What are your choices for home video entertainment? Do you rely on traditional cable programming supplied by large vertically integrated firms that control both distribution and content? Do you prefer the more open-ended options provided by the internet?
Answers to these questions will vary. Most of us, however, value choices and the opportunity to change our mind. Recognition that meaningful choices are a vital part of competition is hardly novel. In 1776, Adam Smith wrote that "the private interests and passions of men" lead them to allocate resources "as nearly as possible in the proportion which is most agreeable to the interest of the whole society." (2) In focusing on how naturally occurring competition controlled allocation, Smith was cognizant of the preferences "of the whole society." (3) Both consumer and entrepreneurial choice were implicit in his approach. By 1890, the Sherman Act's proponents were not in the least reticent about their goal of protecting the small entrepreneur, particularly small farmers and ranchers--a theme that continues to be echoed in modern treatises. (4)
The antitrust approach to large firms has long focused on balancing their potential efficiencies against the risk of oligopolistic conduct--conduct that can directly affect downstream buyers and consumers. The oligopsony risks associated with large firms have received less attention. In 1966, Donald Turner, then Assistant Attorney General, addressed the issues raised by concentrated industries and focused on seller power and pricing. (5) Turner did not mention buyer-power risks. Half a century later, although the literature has expanded our understanding of buyer-power abuses, (6) the Turner observations still reflect a mainstream antitrust focus on seller power.
On the demand side, the Supreme Court has recognized that one of the goals of competition law is the protection of consumer choice. (7) Antitrust theorists have provided rich supportive commentary that describes the benefits of sensitivity to consumer choice issues. (8) Protecting the choices and opportunities of a vulnerable atomistic seller would seem a natural corollary when the power lies not with the large seller but with large buyers who can coerce the small seller.
The connection between consumer choice and entrepreneurial choice is direct. If small firms that offer services and products consumers want are driven from the marketplace, consumer choice is undercut. When a relatively small craft brewer sells a popular product, but cannot survive because of lax antitrust enforcement or misguided regulatory policy, the loss in choice falls not only on the would-be craft brewer, but also on the consumer. Meaningful consumer choice exists when market structure allows for new entry and sustainability for small firms that offer what consumers want. Maintaining entrepreneurial choice is also linked to dynamic efficiency. A small firm with a novel idea appealing to consumers can have a difficult time sustaining its entry if large existing competitors can engage in exclusionary conduct. Innovation can be delayed or suppressed. (9)

WHAT IS ASKED — Can you extend the passage on antitrust and consumer and entrepreneurial choice, picking up after its last sentence?

PROVIDED MATERIAL —
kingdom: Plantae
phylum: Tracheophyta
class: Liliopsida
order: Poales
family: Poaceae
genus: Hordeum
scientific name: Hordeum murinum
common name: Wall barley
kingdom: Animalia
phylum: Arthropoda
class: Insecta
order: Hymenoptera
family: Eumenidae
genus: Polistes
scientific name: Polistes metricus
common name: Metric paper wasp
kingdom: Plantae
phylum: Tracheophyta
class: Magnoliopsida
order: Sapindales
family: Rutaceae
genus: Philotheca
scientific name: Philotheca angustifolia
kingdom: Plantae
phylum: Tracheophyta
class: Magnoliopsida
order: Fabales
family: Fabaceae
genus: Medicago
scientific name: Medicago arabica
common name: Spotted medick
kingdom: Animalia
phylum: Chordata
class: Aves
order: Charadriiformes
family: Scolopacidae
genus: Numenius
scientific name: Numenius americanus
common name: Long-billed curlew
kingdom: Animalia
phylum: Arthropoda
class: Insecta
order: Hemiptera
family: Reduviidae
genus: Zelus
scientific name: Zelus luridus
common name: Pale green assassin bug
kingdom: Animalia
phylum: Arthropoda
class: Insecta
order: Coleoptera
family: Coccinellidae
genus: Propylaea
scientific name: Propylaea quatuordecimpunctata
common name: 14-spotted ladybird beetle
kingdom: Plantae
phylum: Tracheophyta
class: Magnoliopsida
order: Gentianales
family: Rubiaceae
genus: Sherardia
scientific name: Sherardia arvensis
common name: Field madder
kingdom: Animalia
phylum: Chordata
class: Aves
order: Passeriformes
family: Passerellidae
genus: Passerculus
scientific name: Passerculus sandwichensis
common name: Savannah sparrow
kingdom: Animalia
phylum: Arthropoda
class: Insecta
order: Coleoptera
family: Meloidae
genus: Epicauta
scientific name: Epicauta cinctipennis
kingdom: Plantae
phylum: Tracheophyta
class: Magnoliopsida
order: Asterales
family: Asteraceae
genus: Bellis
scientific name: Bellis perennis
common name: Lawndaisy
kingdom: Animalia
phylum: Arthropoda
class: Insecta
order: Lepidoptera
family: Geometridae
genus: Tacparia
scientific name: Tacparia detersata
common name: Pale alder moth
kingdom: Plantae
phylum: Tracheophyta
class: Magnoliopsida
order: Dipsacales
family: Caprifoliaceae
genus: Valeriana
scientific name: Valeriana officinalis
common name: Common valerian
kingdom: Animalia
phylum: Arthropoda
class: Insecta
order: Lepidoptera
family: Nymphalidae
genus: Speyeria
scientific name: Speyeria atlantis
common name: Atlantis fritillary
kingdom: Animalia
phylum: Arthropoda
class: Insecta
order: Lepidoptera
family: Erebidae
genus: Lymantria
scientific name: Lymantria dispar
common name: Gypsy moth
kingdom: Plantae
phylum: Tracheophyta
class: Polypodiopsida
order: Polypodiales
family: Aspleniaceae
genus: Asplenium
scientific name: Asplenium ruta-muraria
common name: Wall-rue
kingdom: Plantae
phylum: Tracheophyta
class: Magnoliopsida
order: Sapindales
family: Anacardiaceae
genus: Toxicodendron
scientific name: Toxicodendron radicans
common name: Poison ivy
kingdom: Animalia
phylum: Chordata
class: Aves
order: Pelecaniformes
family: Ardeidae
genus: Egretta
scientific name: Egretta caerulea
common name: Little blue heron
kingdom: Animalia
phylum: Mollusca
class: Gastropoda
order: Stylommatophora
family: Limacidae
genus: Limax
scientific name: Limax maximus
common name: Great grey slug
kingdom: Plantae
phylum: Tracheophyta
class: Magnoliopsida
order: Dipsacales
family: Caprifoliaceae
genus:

OUTPUT —
The protection of entrepreneurial choice should not be a ticket for favored treatment of small firms. What should be protected is a right to compete on the merits, unhindered by exclusionary or abusive conduct by large firms and as free as possible of government regulation that discriminates against the small provider.
Properly viewed, the connection between competition law and government regulation is straightforward. If competition law is effective in preserving competition, the need for government regulation should be minimized. (10) Where regulation is needed--as it may be for health and safety reasons--the regulation ought to show the same sensitivity for survival of small firms that antitrust policy should show. Regulations that are designed for, and sometimes at the behest of, large firms can and often do undermine entry, competition, and entrepreneurial choice.
WHEN SMALL CAN BE SUPERIOR TO BIG
Today, Americans are accustomed to big corporations that provide sophisticated or high-tech products our predecessors could only imagine. Airplanes, automobiles, sophisticated drugs, computers, and other digital products are examples. Many every-day consumables, including processed food, cigarettes, toothpaste, and laundry detergent are the products of very large firms. Critical sectors of retailing are now dominated by large chains.
Despite the prominence of large firms and downturns in the number of newly created and surviving small businesses, (11) a great deal of what is bought and sold in the marketplace continues to flow through individuals or relatively small businesses. That was true in 1890 and remains true today. According to Census data, 78.5 percent of all firms with paid employees had fewer than ten employees. (12) The largest number of employer firms operate in professional, scientific and technical services, retail trade, construction, and health care and social assistance. (13) Small firms and atomistic providers still have a major presence in most service professions, in providing food and drink, in the arts, and in other creative professions. For example, there is high concentration among firms that provide auditing services for large business entities, but there remain hundreds of smaller or solo-practicing accountants that ply their trade for small...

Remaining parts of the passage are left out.